What's Contextual Attention
Self-Attention vs Contextual Attention
Important Clarification
“Contextual attention” is not a standard term in the field. You might be thinking of different types of attention mechanisms. Let me explain the key distinctions:
Self-Attention (Standard Term)
Definition: Each token attends to all tokens in the same sequence (including itself)
Key Characteristics:
- Input sequence: [“The”, “bank”, “river”, “flows”]
- Each word looks at ALL words in the same sentence
- “bank” attends to: “The”, “bank”, “river”, “flows”
- Used in: BERT, GPT, most modern transformers
Formula:
Attention(Q,K,V) = softmax(QK^T/√d)V
where Q, K, V all come from the same input sequence
Cross-Attention (What you might mean by “contextual”)

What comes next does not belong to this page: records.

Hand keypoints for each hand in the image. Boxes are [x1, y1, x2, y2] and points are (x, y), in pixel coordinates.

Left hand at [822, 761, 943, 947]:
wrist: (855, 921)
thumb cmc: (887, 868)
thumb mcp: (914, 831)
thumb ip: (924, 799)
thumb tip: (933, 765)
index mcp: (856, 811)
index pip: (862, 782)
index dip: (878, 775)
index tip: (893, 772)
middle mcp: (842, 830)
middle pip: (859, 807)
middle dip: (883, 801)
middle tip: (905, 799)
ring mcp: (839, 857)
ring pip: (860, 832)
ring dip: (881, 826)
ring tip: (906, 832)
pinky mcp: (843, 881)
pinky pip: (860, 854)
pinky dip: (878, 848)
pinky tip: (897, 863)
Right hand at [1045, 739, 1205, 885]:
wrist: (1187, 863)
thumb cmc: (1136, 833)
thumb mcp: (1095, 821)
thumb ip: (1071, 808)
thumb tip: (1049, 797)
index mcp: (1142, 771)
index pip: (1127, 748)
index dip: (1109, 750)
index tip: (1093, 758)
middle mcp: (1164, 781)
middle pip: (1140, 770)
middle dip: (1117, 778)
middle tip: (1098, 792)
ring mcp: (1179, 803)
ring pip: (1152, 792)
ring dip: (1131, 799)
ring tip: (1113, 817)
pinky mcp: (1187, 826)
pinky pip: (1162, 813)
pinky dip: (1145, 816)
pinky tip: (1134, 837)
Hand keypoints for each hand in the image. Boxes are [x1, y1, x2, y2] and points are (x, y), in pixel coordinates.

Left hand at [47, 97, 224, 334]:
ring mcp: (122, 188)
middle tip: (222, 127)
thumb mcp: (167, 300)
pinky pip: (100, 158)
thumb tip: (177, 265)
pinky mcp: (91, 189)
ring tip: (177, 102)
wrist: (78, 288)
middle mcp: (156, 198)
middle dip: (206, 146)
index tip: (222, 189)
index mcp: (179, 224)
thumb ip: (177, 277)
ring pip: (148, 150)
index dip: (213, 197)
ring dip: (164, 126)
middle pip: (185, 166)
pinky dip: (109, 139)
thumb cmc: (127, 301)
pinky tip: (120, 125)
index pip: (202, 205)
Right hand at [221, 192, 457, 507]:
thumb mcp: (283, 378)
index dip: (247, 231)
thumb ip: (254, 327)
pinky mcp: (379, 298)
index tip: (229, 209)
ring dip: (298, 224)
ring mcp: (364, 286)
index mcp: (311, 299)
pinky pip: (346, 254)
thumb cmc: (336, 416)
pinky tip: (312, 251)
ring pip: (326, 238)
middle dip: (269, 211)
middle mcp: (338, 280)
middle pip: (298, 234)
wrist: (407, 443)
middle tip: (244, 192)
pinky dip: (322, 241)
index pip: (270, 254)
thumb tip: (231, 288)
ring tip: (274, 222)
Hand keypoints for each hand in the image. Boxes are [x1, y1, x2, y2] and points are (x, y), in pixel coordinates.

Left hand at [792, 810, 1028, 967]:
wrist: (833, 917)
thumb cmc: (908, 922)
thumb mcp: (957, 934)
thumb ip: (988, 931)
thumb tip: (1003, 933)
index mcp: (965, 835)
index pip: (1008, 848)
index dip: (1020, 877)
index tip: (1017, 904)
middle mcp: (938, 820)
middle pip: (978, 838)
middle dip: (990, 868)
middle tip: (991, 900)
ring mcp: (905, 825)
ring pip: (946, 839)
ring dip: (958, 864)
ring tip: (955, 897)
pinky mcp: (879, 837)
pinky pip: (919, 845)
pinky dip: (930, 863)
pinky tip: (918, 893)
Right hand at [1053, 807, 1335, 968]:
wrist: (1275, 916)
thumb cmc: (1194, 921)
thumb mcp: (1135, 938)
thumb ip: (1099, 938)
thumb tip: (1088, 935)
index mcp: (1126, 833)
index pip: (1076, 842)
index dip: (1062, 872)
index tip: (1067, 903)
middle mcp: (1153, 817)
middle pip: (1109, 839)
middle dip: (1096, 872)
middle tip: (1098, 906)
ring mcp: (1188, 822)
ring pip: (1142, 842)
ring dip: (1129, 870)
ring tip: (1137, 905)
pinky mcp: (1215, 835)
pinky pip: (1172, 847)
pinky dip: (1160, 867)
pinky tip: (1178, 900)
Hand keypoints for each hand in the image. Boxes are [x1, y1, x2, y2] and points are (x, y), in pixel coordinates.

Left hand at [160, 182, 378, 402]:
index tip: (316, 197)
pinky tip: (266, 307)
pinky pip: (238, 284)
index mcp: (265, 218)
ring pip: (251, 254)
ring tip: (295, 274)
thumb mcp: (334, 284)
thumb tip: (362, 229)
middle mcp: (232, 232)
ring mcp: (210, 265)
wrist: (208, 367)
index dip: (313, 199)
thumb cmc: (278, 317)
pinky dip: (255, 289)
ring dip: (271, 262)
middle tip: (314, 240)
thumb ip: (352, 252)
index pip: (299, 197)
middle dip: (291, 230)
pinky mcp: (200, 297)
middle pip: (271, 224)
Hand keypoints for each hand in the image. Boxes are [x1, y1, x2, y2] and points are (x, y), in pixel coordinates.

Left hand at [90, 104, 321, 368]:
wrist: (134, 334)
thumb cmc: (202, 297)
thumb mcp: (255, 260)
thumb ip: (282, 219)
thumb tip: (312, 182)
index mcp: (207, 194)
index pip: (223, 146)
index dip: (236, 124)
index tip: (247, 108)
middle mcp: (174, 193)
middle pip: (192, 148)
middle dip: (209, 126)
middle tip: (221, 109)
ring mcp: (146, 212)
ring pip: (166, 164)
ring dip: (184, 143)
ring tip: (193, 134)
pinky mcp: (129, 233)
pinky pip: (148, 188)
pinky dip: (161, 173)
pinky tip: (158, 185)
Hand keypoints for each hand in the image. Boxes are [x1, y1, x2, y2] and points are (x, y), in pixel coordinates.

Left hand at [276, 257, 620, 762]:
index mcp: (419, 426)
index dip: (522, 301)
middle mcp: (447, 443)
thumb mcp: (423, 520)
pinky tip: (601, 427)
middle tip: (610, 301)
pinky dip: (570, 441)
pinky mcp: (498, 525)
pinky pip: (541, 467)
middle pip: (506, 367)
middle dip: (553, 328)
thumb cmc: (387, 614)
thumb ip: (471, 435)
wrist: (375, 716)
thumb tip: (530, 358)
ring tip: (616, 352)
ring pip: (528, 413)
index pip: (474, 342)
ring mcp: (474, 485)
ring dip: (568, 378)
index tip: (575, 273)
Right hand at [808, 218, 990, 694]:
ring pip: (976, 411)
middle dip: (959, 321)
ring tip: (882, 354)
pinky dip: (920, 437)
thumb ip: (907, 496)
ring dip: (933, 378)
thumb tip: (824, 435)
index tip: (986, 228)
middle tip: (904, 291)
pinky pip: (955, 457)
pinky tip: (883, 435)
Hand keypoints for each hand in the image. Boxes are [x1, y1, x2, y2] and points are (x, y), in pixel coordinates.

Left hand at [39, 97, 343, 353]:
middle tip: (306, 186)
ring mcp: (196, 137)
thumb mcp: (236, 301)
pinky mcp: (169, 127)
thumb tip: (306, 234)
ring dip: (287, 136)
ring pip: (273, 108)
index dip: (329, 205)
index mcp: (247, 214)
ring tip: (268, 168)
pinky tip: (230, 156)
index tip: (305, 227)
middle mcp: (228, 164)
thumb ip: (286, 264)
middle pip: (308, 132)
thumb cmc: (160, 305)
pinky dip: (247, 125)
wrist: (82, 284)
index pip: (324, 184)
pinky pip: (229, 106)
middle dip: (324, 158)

Definition: Tokens from one sequence attend to tokens from another sequence
Key Characteristics:
- Two sequences: Source and Target
- Example: Translation - English sentence attends to French sentence
- Query comes from target, Key/Value from source
- Used in: Encoder-decoder models, T5, original Transformer
Formula:
CrossAttention(Q,K,V) = softmax(QK^T/√d)V
where Q comes from sequence A, K,V come from sequence B
Common Confusion Points
1. Self-Attention Creates Contextual Embeddings
- Self-attention mechanism → produces contextual embeddings
- The mechanism is “self-attention”
- The output is “contextual embeddings”
2. Types of Self-Attention
Type | Description | Example |
---|---|---|
Bidirectional | Can attend to past and future tokens | BERT |
Causal/Masked | Can only attend to past tokens | GPT |
Local | Only attends to nearby tokens | Some efficient transformers |
Global | Attends to all tokens | Standard transformers |
3. Attention Variants
Variant | What it means |
---|---|
Self-Attention | Same sequence attends to itself |
Cross-Attention | Different sequences attend to each other |
Multi-Head | Multiple attention computations in parallel |
Scaled Dot-Product | Standard attention formula with scaling |
Visual Comparison
Self-Attention (BERT/GPT style):
Input: "The bank river flows"
↓ ↓ ↓ ↓
[Attend to all tokens in same sequence]
↓ ↓ ↓ ↓
Output: Contextual embeddings
Cross-Attention (Translation style):
English: "The bank" → French: "La banque"
↓ ↑
[Attend across languages]
In Modern LLMs
GPT Models:
- Use causal self-attention
- Each token attends to previous tokens only
- Creates contextual embeddings
BERT Models:
- Use bidirectional self-attention
- Each token attends to all tokens
- Creates contextual embeddings
T5 Models:
- Encoder: Bidirectional self-attention
- Decoder: Causal self-attention + cross-attention to encoder
Bottom Line
- Self-attention = the mechanism
- Contextual embeddings = the output
- Cross-attention = attention between different sequences
- There’s no standard term “contextual attention” - you likely mean one of the above!